◆ **SOURCE EXTRACT**:
Segment Open

Examination of the investigations by military lawyers of the claimants at the Winter Soldier Investigation (WSI)would have been part of real journalism, but that would never occur to Nelson; nor would she notice that after almost two years of a suit filed by one of those claimants against someone who even inferred that the claimant might not have committed the war crimes to which he confessed, the suit was dropped the day before actual testimony was to begin. Which was due to the fact that the pretrial depositions of the various testifiers at WSI all produced recantations or denials of their old statements, so that the outcome of an actual trial was guaranteed to be an affirmation of the presentation to which the self-proclaimed war criminal objected.
The reviewer has jumped with enthusiasm on the bandwagon that only "mythologists" claim the war was fought humanely (by our forces, that is, the atrocities of the communist forces are manifest, massive, and undeniable) or in a good cause. He betrays his own bias thereby. Those of us who were there, have studied the detailed history since then, and have returned to see for ourselves what "liberation" brought to South Viet Nam are perhaps a bit better qualified to opine on these matters.

Segment Closed

◆ **GIVEN MATERIAL**:
Segment Open

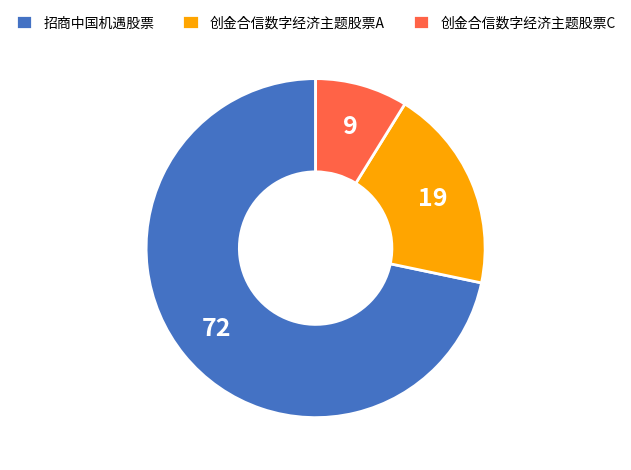

Rank the categories by value from lowest to highest.

创金合信数字经济主题股票C, 创金合信数字经济主题股票A, 招商中国机遇股票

Segment Closed

◆ **TASK TO COMPLETE**:
Answer these questions about the passage on the Winter Soldier Investigation:
(a) When was the claimant's suit dropped?
(b) What did the pretrial depositions of the various testifiers produce?
(c) According to the view the reviewer is said to have adopted, who claims the war was fought humanely?
The listing is separate material and has no connection to the passage on the Winter Soldier Investigation.

◆ **EXPECTED OUTPUT**:
(a) The day before actual testimony was to begin, after almost two years.
(b) Recantations or denials of their old statements.
(c) Only "mythologists."